Johannes et al. [8] demonstrated a remarkable propensity of refractures within three levels above or below preexisting fractures. From our data, we got a similar outcome; 83.3 % of new OVCFs in PVP/PKP group and 56.2 % in conservative group support this interpretation. The locations in thoracolumbar segments where original fractures distributed in are prone to refracture both after PMMA injection and conservative therapy. New fractures tend to occur more frequently in thoracic vertebrae in both groups but no conspicuous discrepancy. The issue of multitime fractures (>2) after PVP has been raised and analyzed to some extent by Tseng et al. [11]. In our study these data were so limited and, therefore, could not be compared.

Another risk factor of new fractures of adjacent vertebral bodies is cement leakage into the disk. Pitton et al. [22] studied 191 patients in whom 385 vertebroplasties were performed. The overall rate of cement leaks was 55.6 %, including all leaks detectable by CT. Ten of 30 adjacent fractures occurred in the presence of preexisting intradiscal cement leaks and six belonged to 11 sandwich fractures of 29 sandwich situations after mean 1.5 months. However, in three cases (1.77 %) cement leakage occurred during operation in our institution and none developed refracture. In the meantime, no sandwich fracture was observed in a total of 27 sandwich situations in both groups. Pitton et al. identified that the sandwich situation changed the contextual environment because of the stiffening and the loss of vertical elasticity of the two proximate vertebrae but was not associated with an increased secondary fracture rate. Our data support their viewpoint, yet no evidence is available until now. Further researches are needed to focus on this specific constellation. In addition, older age, gender, fracture times, operation modality (PVP or PKP), and initial number of OVCFs were also documented, but they were not the influencing factors in developing new symptomatic OVCFs in this study.

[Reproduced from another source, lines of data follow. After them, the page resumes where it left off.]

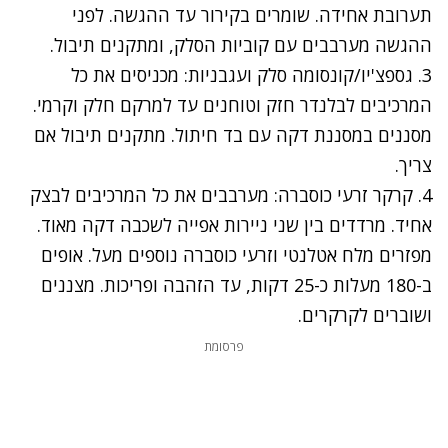
תערובת אחידה. שומרים בקירור עד ההגשה. לפני
ההגשה מערבבים עם קוביות הסלק, ומתקנים תיבול.
3. גספצ'יו/קונסומה סלק ועגבניות: מכניסים את כל
המרכיבים לבלנדר חזק וטוחנים עד למרקם חלק וקרמי.
מסננים במסננת דקה עם בד חיתול. מתקנים תיבול אם
צריך.
4. קרקר זרעי כוסברה: מערבבים את כל המרכיבים לבצק
אחיד. מרדדים בין שני ניירות אפייה לשכבה דקה מאוד.
מפזרים מלח אטלנטי וזרעי כוסברה נוספים מעל. אופים
ב-180 מעלות כ-25 דקות, עד הזהבה ופריכות. מצננים
ושוברים לקרקרים.
פרסומת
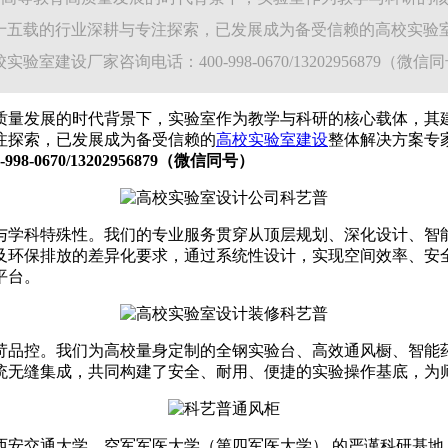
十五载的行业深耕与专注探索，已发展成为备受信赖的高校实验
厂家咨询电话：400-998-0670/13202956879（微信
高质量发展的时代背景下，实验室作为教学与科研的核心载体，其
注探索，已发展成为备受信赖的
高校实验室建设
整体解决方案专
0670/13202956879（微信同号）
与学科特殊性。我们的专业服务贯穿从顶层规划、深化设计、智
及环保排放的差异化要求，通过系统性设计，实现空间效率、安
平台。
苛品控。我们为高校量身定制的全钢实验台、高效通风橱、智能
统无缝集成，共同构建了安全、耐用、便捷的实验操作基底，为
西安交通大学、空军军医大学（第四军医大学） 的严谨科研基地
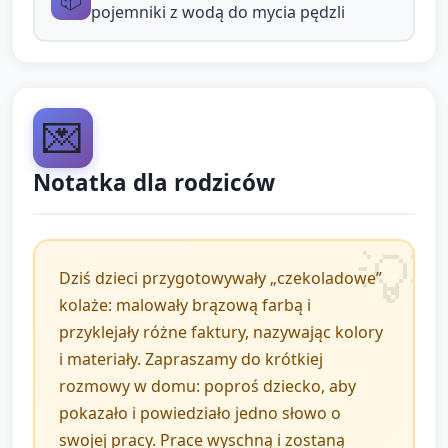
pracy, by wprowadzić rytm i element kultury.
pojemniki z wodą do mycia pędzli
Pomoc i rotacja: opiekun wspiera dzieci, które
potrzebują pomocy w użyciu kleju/rozrywaniu
papieru. Czas pracy elastyczny, by każde
💌
dziecko skończyło prostą kompozycję.
Notatka dla rodziców
3. Zakończenie i
podsumowanie (około 5
minut)
Dziś dzieci przygotowywały „czekoladowe”
kolaże: malowały brązową farbą i
Prezentacja prac: każde dziecko pokazuje swoje
przyklejały różne faktury, nazywając kolory
dzieło i mówi (lub opiekun pomaga wypowiedzieć)
i materiały. Zapraszamy do krótkiej
jedno słowo o pracy (np. "kostka", "brązowa").
rozmowy w domu: poproś dziecko, aby
Krótka rozmowa grupowa: opiekun podsumowuje:
pokazało i powiedziało jedno słowo o
„Zobaczmy — dotykaliśmy, malowaliśmy,
swojej pracy. Prace wyschną i zostaną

We selected a calculating method similar to that of Johannes et al. [8], in which adjacent and nonadjacent segments were divided, because the total number of adjacent vertebrae generated by first time fracture is relatively small compared with that of distant levels. As a result, only simply computing the incidence of adjacent refractures by dividing the sum number of new OVCFs cannot reflect the condition practically. However, if count the refracture incidence by simply calculating the patient number, the above two therapeutics could bring out similar results.

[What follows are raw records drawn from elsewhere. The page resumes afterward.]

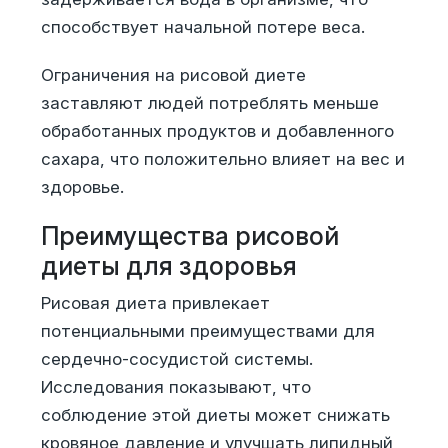
способствует начальной потере веса.
Ограничения на рисовой диете
заставляют людей потреблять меньше
обработанных продуктов и добавленного
сахара, что положительно влияет на вес и
здоровье.
Преимущества рисовой
диеты для здоровья
Рисовая диета привлекает
потенциальными преимуществами для
сердечно-сосудистой системы.
Исследования показывают, что
соблюдение этой диеты может снижать
кровяное давление и улучшать липидный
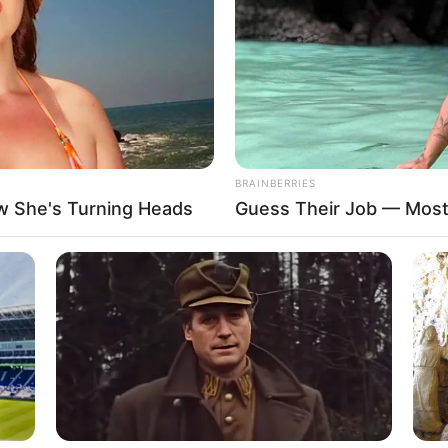
If the problem persists, please contact support.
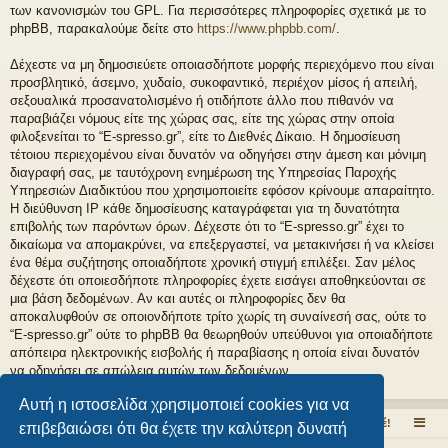
των κανονισμών του GPL. Για περισσότερες πληροφορίες σχετικά με το
phpBB, παρακαλούμε δείτε στο
https://www.phpbb.com/
.
Δέχεστε να μη δημοσιεύετε οποιασδήποτε μορφής περιεχόμενο που είναι
προσβλητικό, άσεμνο, χυδαίο, συκοφαντικό, περιέχον μίσος ή απειλή,
σεξουαλικά προσανατολισμένο ή οτιδήποτε άλλο που πιθανόν να
παραβιάζει νόμους είτε της χώρας σας, είτε της χώρας στην οποία
φιλοξενείται το “E-spresso.gr”, είτε το Διεθνές Δίκαιο. Η δημοσίευση
τέτοιου περιεχομένου είναι δυνατόν να οδηγήσει στην άμεση και μόνιμη
διαγραφή σας, με ταυτόχρονη ενημέρωση της Υπηρεσίας Παροχής
Υπηρεσιών Διαδικτύου που χρησιμοποιείτε εφόσον κρίνουμε απαραίτητο.
Η διεύθυνση IP κάθε δημοσίευσης καταγράφεται για τη δυνατότητα
επιβολής των παρόντων όρων. Δέχεστε ότι το “E-spresso.gr” έχει το
δικαίωμα να απομακρύνει, να επεξεργαστεί, να μετακινήσει ή να κλείσει
ένα θέμα συζήτησης οποιαδήποτε χρονική στιγμή επιλέξει. Σαν μέλος
δέχεστε ότι οποιεσδήποτε πληροφορίες έχετε εισάγει αποθηκεύονται σε
μια βάση δεδομένων. Αν και αυτές οι πληροφορίες δεν θα
αποκαλυφθούν σε οποιονδήποτε τρίτο χωρίς τη συναίνεσή σας, ούτε το
“E-spresso.gr” ούτε το phpBB θα θεωρηθούν υπεύθυνοι για οποιαδήποτε
απόπειρα ηλεκτρονικής εισβολής ή παραβίασης η οποία είναι δυνατόν
να οδηγήσει σε απώλεια αυτών των δεδομένων.
Αυτή η ιστοσελίδα χρησιμοποιεί cookies για να
Το εσπρέσσο στα ηλεκτρονικά!
Εδώ μιλάμε ελεύθερα για τον καφέ!
επιβεβαιώσει ότι θα έχετε την καλύτερη δυνατή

Some issues remain unanswered even in the current study. We discussed the effects of PVP/PKP and conservative therapy only clinically, not biomechanically, and long-term effects are still unknown. Furthermore, whether resort to cement injection or let it alone in terms of sandwich situation is not known. Therefore, further research using larger patient populations and in vitro experiment may help to resolve the unclear results concerning this study. Moreover, the results of this study need to be confirmed by additional high-quality RCT clinical studies.

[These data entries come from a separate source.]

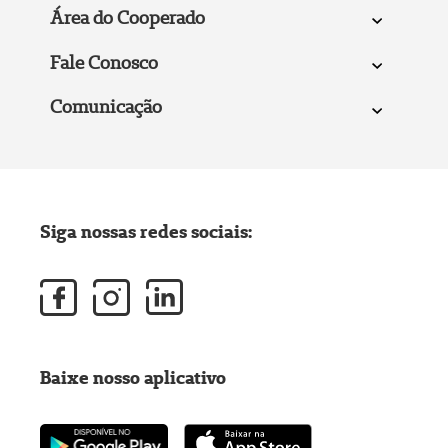
Área do Cooperado
Fale Conosco
Comunicação
Siga nossas redes sociais:
Baixe nosso aplicativo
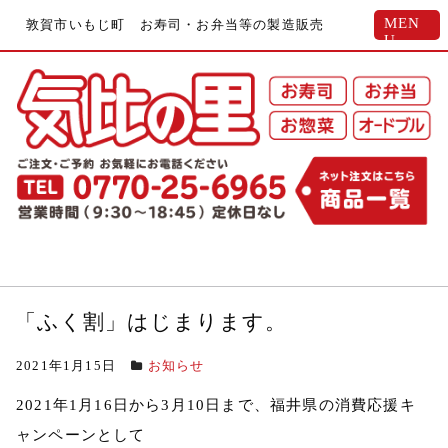
MEN
敦賀市いもじ町 お寿司・お弁当等の製造販売
U
「ふく割」はじまります。
2021年1月15日
お知らせ
2021年1月16日から3月10日まで、福井県の消費応援キ
ャンペーンとして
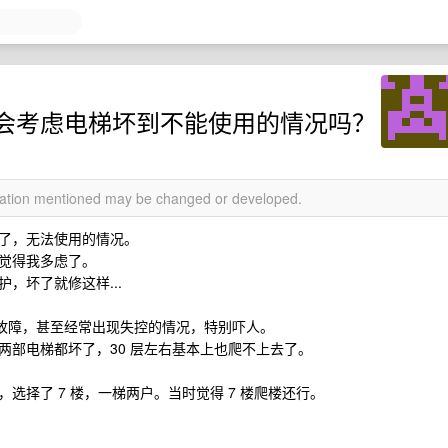
会考虑电梯坏到不能使用的情况吗？
rmation mentioned may be changed or developed.
了，无法使用的情况。
觉得我多虑了。
，坏了就修这样...
现故障，甚至经常出现失控的情况，特别吓人。
两部电梯都坏了，30 层左右基本上也爬不上去了。
选择了 7 楼，一梯两户。当时觉得 7 楼爬楼还行。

From most data reported in the literatures, the risk of experiencing new OVCFs increased after PVP/PKP. However, in this prospective study, compared with conservative therapy, patients who had experienced PVP/PKP were not associated with an increased risk of recompression in new levels with a mean 49.4-month follow-up period. But one point that new OVCFs occurred sooner after cement injection than that after conservative treatment must be taken into consideration. The presence of sandwich situation is not associated with an increased secondary fracture rate and no interrelated factor has been confirmed to be influential ingredient for subsequent fractures. Existing fractures are strong independent predictors of the risk of future vertebral fractures so we tend to believe that it is more of a natural process other than induced by PVP/PKP.